Certain limitations should be considered when interpreting our results. First, the 12-week treatment duration, while adequate for assessing short-term efficacy, does not address long-term outcomes or chronic management strategies extending over months or years. Second, the study population from a single tertiary center may not fully represent the broader CSU population, potentially limiting generalizability. Third, we examined only standard recommended doses; comparative effectiveness at higher doses (permitted by guidelines for refractory cases) remains unexplored. Fourth, we did not assess specific CSU endotypes or biomarkers that might predict differential treatment response. Fifth, quality of life assessment relied solely on DLQI, while other instruments like the Chronic Urticaria Quality of Life Questionnaire (CU-Q2oL) might provide additional insights. Finally, pharmacoeconomic considerations and cost-effectiveness analysis were not included but represent important factors in treatment decision-making [35].
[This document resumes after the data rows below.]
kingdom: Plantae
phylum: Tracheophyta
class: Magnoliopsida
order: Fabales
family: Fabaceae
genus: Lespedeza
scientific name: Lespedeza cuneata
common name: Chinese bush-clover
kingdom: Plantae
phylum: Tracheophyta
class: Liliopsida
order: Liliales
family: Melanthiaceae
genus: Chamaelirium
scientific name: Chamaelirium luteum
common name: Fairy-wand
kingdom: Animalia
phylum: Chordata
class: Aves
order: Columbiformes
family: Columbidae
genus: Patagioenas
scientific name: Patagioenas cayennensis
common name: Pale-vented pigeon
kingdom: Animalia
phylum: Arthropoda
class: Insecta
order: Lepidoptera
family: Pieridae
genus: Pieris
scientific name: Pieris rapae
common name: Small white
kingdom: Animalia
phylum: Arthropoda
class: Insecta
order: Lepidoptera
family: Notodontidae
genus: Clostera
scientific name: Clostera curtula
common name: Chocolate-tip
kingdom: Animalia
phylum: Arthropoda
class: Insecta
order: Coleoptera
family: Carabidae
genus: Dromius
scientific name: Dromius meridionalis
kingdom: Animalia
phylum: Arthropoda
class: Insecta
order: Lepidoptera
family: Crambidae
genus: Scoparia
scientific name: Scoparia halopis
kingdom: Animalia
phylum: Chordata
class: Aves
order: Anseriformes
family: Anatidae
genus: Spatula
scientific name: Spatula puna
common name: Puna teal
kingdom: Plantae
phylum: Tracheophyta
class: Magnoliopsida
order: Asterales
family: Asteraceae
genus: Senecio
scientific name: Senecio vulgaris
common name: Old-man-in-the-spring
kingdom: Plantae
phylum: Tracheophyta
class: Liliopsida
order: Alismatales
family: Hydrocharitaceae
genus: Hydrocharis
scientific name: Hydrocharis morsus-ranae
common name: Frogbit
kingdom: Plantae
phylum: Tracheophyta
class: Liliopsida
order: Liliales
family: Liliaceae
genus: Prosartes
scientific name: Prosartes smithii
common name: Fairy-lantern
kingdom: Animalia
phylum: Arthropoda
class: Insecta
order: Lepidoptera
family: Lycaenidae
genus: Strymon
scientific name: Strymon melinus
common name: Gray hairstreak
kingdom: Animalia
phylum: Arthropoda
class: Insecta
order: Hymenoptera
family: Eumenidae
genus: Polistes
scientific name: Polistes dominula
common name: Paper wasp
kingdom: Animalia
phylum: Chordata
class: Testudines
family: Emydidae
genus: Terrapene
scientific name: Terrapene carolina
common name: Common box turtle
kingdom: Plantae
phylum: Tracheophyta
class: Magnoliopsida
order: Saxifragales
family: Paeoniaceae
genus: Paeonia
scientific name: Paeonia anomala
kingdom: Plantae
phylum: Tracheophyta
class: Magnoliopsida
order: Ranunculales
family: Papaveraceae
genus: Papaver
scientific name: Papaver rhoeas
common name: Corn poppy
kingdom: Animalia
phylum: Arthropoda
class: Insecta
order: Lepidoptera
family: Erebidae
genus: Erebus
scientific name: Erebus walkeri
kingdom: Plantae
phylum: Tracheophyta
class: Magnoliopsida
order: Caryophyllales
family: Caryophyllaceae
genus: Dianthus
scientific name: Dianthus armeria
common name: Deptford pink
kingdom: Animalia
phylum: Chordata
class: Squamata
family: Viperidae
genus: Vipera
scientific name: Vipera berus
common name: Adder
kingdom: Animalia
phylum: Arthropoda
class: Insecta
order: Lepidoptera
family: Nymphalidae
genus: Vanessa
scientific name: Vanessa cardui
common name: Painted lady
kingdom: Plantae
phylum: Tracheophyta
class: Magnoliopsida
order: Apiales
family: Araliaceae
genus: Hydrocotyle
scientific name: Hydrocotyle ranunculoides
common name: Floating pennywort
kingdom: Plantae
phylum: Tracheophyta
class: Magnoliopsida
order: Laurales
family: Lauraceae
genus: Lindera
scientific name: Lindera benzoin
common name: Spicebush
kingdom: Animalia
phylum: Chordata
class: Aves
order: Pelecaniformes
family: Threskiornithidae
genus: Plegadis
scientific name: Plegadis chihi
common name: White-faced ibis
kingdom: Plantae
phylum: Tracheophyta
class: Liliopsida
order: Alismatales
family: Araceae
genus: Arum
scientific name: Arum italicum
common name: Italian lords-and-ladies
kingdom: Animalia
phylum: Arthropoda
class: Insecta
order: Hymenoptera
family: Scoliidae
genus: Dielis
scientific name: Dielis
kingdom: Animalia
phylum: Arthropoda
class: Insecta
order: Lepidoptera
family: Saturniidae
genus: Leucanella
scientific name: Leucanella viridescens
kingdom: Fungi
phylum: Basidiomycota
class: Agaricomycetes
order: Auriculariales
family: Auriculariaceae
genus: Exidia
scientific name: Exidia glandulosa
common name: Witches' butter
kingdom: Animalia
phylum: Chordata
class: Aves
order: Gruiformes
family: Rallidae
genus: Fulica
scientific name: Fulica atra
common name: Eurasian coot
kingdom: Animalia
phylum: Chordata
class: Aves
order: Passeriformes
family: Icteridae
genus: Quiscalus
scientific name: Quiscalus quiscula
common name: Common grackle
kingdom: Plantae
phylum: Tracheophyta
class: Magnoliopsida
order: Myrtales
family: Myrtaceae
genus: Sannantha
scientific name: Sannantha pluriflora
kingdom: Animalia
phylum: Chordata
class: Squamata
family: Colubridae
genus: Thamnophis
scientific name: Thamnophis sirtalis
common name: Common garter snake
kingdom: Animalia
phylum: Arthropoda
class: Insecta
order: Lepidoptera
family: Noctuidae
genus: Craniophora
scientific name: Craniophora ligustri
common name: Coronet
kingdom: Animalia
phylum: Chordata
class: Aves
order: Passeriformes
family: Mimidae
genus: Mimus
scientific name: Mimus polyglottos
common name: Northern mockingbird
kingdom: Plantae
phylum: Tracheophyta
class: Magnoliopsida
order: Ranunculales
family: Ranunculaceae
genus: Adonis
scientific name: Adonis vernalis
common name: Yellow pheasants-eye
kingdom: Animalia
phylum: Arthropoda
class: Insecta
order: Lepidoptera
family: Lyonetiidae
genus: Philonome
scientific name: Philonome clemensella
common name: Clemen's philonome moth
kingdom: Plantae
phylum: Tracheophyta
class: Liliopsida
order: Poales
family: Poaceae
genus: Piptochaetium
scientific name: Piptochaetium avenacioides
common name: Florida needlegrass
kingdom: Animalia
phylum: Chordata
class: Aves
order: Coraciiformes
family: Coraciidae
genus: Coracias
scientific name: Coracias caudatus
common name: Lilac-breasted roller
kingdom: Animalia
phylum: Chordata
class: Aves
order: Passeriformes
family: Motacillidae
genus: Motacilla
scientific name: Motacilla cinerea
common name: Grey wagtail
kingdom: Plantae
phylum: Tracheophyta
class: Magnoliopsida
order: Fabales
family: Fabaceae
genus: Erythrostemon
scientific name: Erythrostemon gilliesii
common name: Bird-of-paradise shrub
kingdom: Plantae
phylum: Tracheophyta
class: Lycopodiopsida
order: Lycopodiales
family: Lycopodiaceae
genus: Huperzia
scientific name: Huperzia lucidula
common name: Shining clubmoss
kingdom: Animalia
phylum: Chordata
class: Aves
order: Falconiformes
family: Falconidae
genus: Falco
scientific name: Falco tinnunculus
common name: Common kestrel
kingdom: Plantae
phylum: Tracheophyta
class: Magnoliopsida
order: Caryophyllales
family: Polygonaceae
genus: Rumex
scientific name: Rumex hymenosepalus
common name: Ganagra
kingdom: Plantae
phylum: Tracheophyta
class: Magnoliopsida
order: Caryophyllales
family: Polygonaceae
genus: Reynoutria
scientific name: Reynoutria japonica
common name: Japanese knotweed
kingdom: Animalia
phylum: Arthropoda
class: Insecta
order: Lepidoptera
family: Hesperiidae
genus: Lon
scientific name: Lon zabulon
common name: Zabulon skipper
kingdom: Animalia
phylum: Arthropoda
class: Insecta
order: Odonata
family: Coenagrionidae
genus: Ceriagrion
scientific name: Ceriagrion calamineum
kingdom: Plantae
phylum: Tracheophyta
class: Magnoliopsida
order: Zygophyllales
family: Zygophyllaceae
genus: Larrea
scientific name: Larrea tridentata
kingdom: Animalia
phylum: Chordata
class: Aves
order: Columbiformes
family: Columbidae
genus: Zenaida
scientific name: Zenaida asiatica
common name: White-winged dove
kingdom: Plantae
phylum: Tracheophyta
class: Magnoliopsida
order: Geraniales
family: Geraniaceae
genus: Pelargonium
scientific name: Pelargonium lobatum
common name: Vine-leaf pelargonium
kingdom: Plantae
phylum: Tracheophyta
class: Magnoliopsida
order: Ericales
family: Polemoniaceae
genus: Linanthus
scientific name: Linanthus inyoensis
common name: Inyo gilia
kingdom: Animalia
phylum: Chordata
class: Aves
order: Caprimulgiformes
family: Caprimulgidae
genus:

Future research directions include longer-duration comparative studies assessing sustained effectiveness and safety over 6-12 months. Head-to-head trials examining dose-escalation strategies would inform management of antihistamine-refractory cases. Investigation of potential predictive biomarkers for treatment response could enable personalized antihistamine selection. Comparative effectiveness research in special populations, including pregnant women, elderly patients, and those with comorbidities, would expand the evidence base. Additionally, real-world effectiveness studies in primary care settings would complement controlled trial data [36].
CONCLUSION
This randomized controlled trial demonstrates that levocetirizine 5 mg once daily and bilastine 20 mg once daily exhibit comparable efficacy in treating moderate-to-severe chronic spontaneous urticaria. Both agents produce substantial reductions in disease activity, high complete response rates, and clinically meaningful quality of life improvements over 12 weeks of treatment. The statistically significant difference in sedation incidence, favoring bilastine, represents an important clinical consideration for treatment selection. Bilastine's superior tolerability profile regarding sedation, combined with equivalent efficacy, positions it as a particularly suitable option for patients requiring non-sedating antihistamine therapy, such as those engaged in activities demanding sustained alertness. Both medications demonstrate excellent overall safety profiles with minimal serious adverse events. These findings support guideline recommendations for second-generation antihistamines as first-line CSU therapy while providing clinicians with evidence-based comparative data to guide individualized treatment decisions based on patient-specific factors, preferences, and tolerability requirements. The choice between these equally effective agents can be appropriately based on sedation risk considerations and individual patient circumstances.